Hi everyone,
Doing a seemingly innocent operation such as opening a file with vim on
a CFS (yes, that old crypto file system) NFS mount, lockd would wake up
and take 60% of my CPU away - probably doing nothing important but
certainly keeping the CPU busy, forever.
I use kernel 2.6.26 and kernel NFS. Some detail is available below:
$ grep nfs /proc/mounts
nfsd /proc/fs/nfsd nfsd rw 0 0localhost:/var/lib/cfs/.cfsfs /var/cfs nfs
rw,vers=2,rsize=8192,wsize=8192,namlen=255,hard,intr,proto=udp,timeo=11,retrans=3,sec=sys,addr=127.0.0.1
0 0
localhost:/var/lib/cfs/.cfsfs/x /var/cfs/x nfs
rw,vers=2,rsize=8192,wsize=8192,namlen=255,hard,intr,proto=udp,timeo=11,retrans=3,sec=sys,addr=127.0.0.1
0 0
$ egrep 'NFS|_LOCKD' .config
CONFIG_LOCKDEP_SUPPORT=y
CONFIG_NFS_FS=y
CONFIG_NFS_V3=y
CONFIG_NFS_V3_ACL=y
CONFIG_NFS_V4=y
CONFIG_NFSD=y
CONFIG_NFSD_V2_ACL=y
CONFIG_NFSD_V3=y
CONFIG_NFSD_V3_ACL=y
CONFIG_NFSD_V4=y
CONFIG_ROOT_NFS=y
CONFIG_LOCKD=y
CONFIG_LOCKD_V4=y
CONFIG_NFS_ACL_SUPPORT=y
CONFIG_NFS_COMMON=y
I noticed this a few weeks ago but I don't quite know what causes it but
I certainly know how to trigger it.

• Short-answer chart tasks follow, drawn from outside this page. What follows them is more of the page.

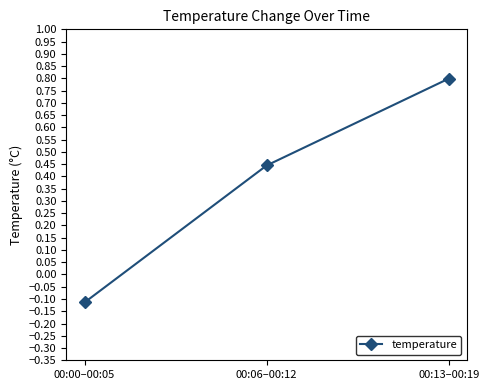

What position from the left is 00:00–00:05?

1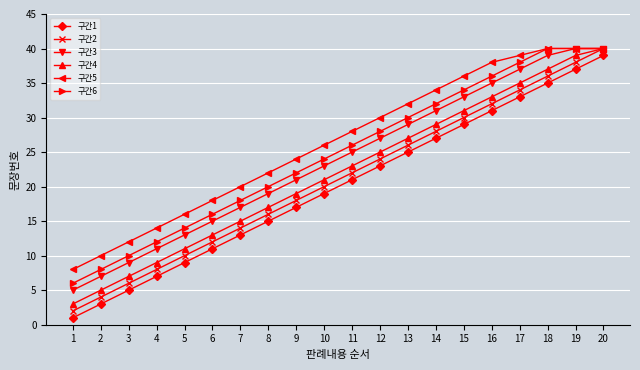

True or false: 구간6 and 구간1 intersect in this chart.

False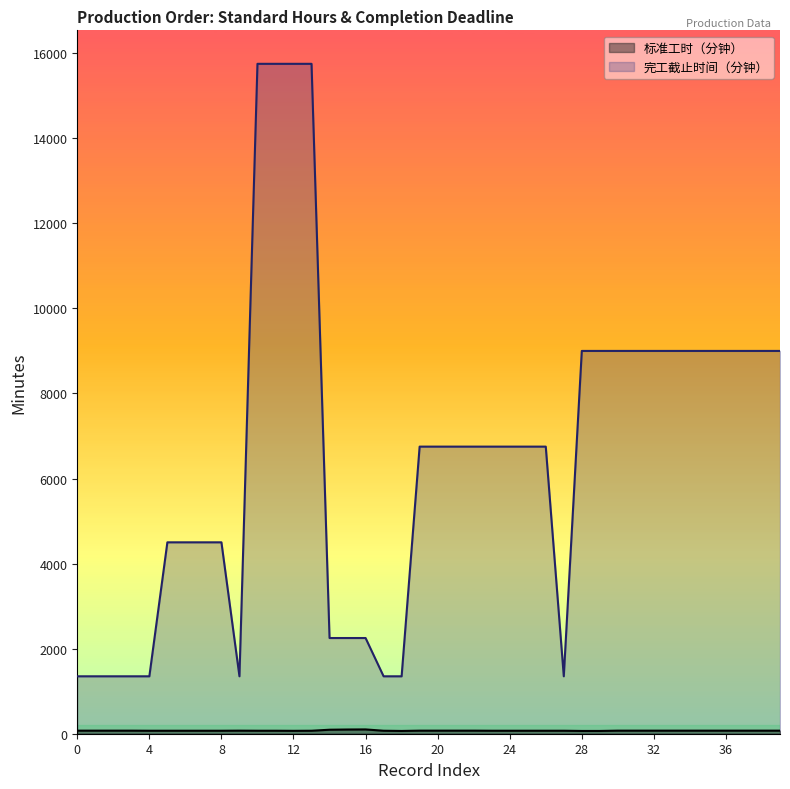

Which series has the largest total across all categories?

完工截止时间（分钟）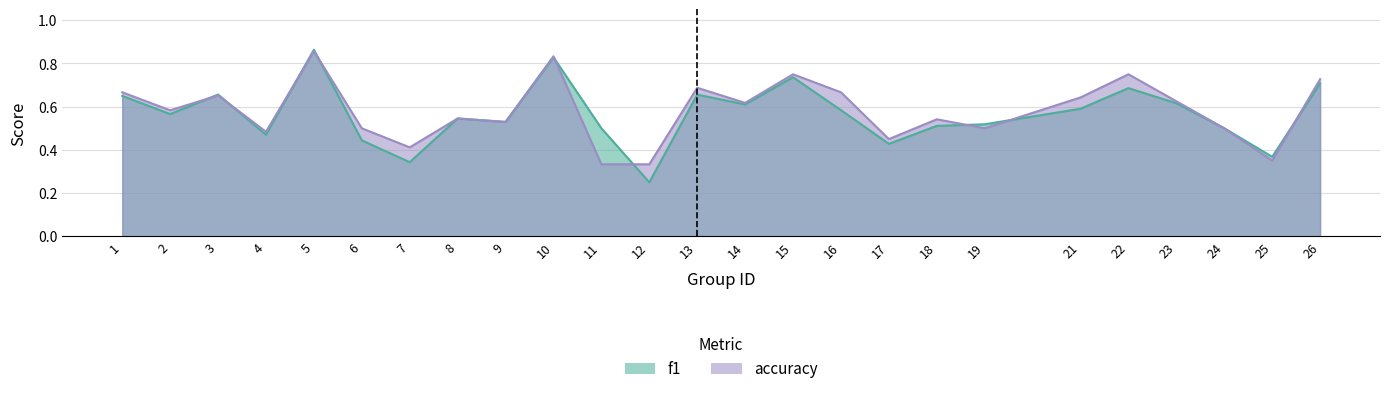

Does the chart have visible grid lines?

Yes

Stopping CFS and NFS completely
doesn't help - as soon as NFS is restarted lockd starts eating CPU again
just like before.
I'd appreciate any hints on what I can do to find the root cause of the
problem and help get this bug out of the way.